Give the lines of the data below as a numbered list, skipping any blank lines and leaving out the pictures.

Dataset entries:
-- Start --
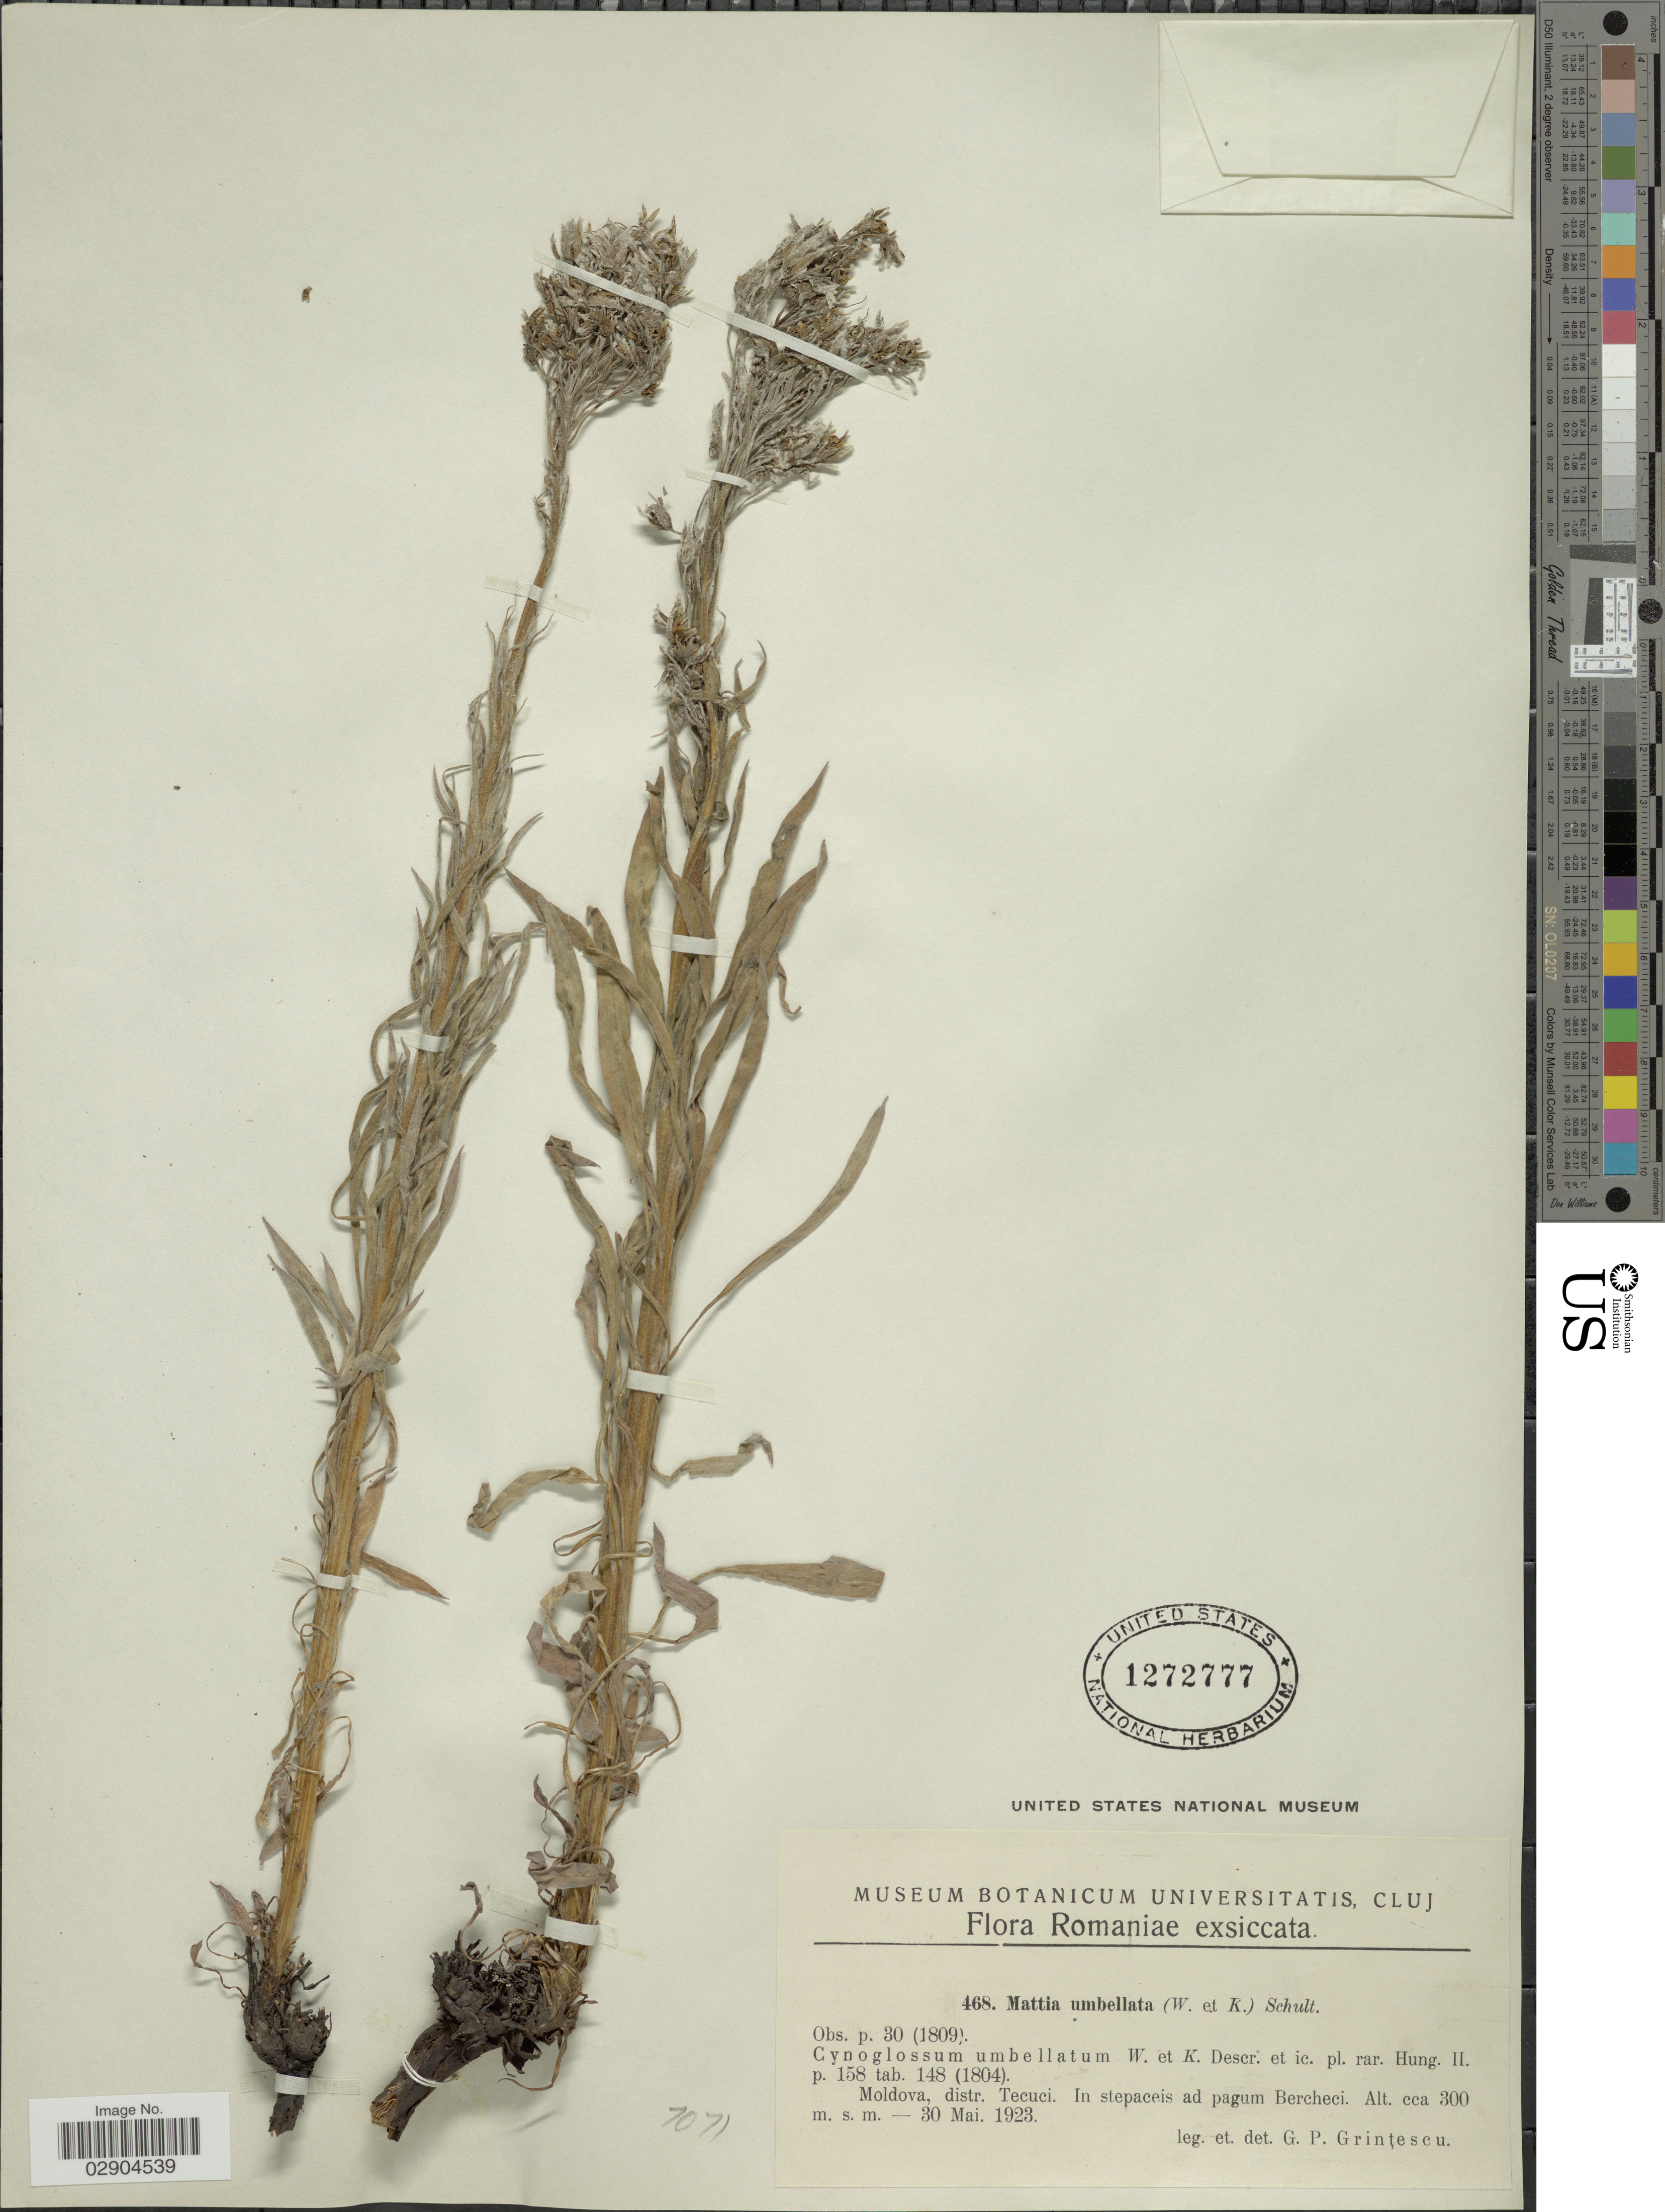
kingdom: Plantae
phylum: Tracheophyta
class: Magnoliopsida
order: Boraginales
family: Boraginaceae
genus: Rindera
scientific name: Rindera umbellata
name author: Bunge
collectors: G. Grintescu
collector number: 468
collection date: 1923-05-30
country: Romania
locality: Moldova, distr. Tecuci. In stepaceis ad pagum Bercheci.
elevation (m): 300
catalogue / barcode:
-- End --
* **Written answer**
1. kingdom: Plantae
2. phylum: Tracheophyta
3. class: Magnoliopsida
4. order: Boraginales
5. family: Boraginaceae
6. genus: Rindera
7. scientific name: Rindera umbellata
8. name author: Bunge
9. collectors: G. Grintescu
10. collector number: 468
11. collection date: 1923-05-30
12. country: Romania
13. locality: Moldova, distr. Tecuci. In stepaceis ad pagum Bercheci.
14. elevation (m): 300
15. catalogue / barcode:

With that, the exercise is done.